Why Chiquita Chose SaaS Apps from Upstart Workday

08.04.2009

Even though the Tier 1 vendors that Singh had brought into the vendor-selection process knew where he stood, they weren't going to walk away quietly from the potential deal. "Naturally, the incumbent software vendors today are trying to create some FUD around on-demand and SaaS," Singh says. "Certainly we saw and felt that, because SaaS is a threat to the ongoing business model of these companies."

Singh has become even more resolute about the merits of SaaS after the selection process. "I'm a strong believer that the current software-license model is broken; it is favoring the vendors, and it's not favoring the customer," he says. "For the most part, I don't believe I'm getting the value for what I'm paying for." The most aggravating fact is that with an HR and ERP-type solution, Singh says he's paying every year for the potential to upgrade the product even though, realistically, he's likely to upgrade every five or seven years. "That's not where I want to spend my dollars," he adds.
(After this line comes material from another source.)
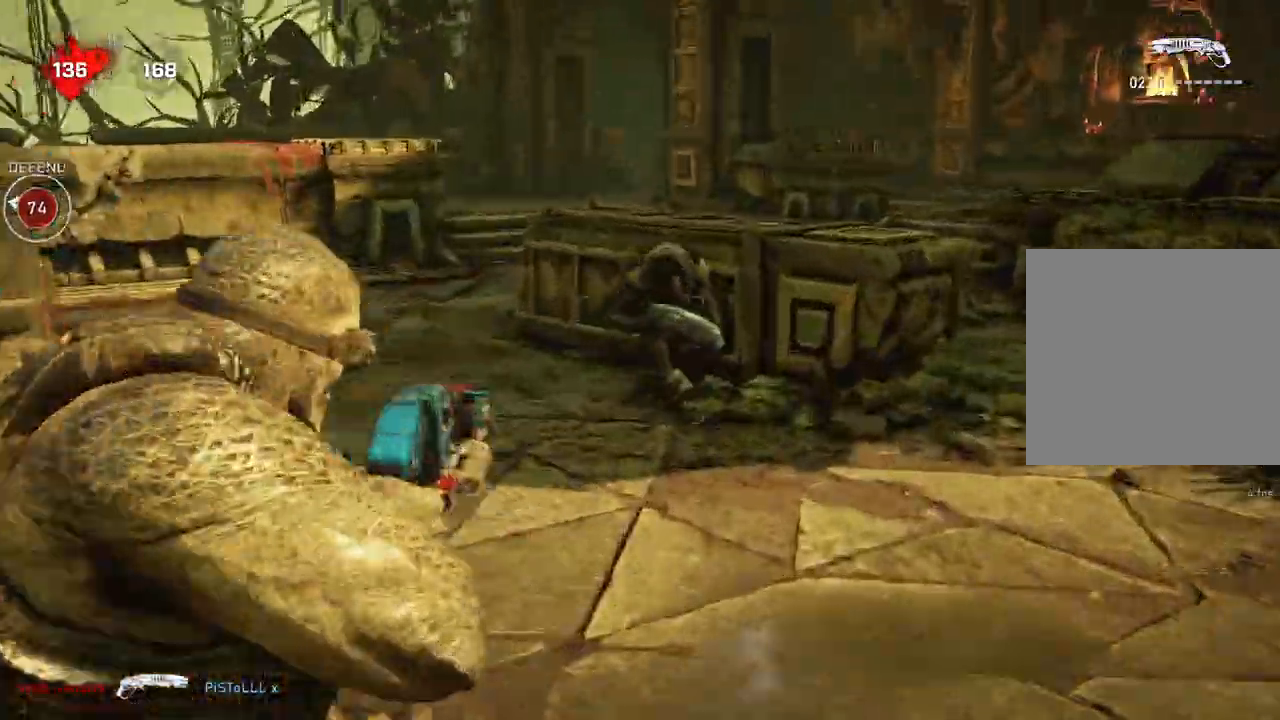
{"buttons": [], "left_stick": "down-right", "right_stick": "left", "events": [[83, "R2", "down"], [117, "right_stick", "left"], [133, "L2", "up"], [167, "left_stick", "left"], [183, "R2", "up"], [183, "right_stick", "down-left"], [333, "right_stick", "center"], [383, "left_stick", "up-left"], [483, "right_stick", "left"], [500, "left_stick", "down-right"]]}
During vendor negotiations with the Tier 1 providers in late 2007, depending on how aggressive they wanted to get, some vendors would keep lowering the license costs to try to seal the deal, Singh says. "But then we came back to maintenance costs and implementation costs, which really, again, were the big drivers around why it became cost-prohibitive for us," Singh says. "The economics didn't work."

Time to Walk the Walk

Four months after commencing the vendor-selection process, Chiquita settled on Workday's Human Capital Management application and began implementation in early 2008, becoming Workday's first Fortune 500 customer. (Workday has since signed a larger deal with Flextronics, with 150,000 employees in 30 countries.) Forrester's Wang says landing Chiquita "was definitely a big deal."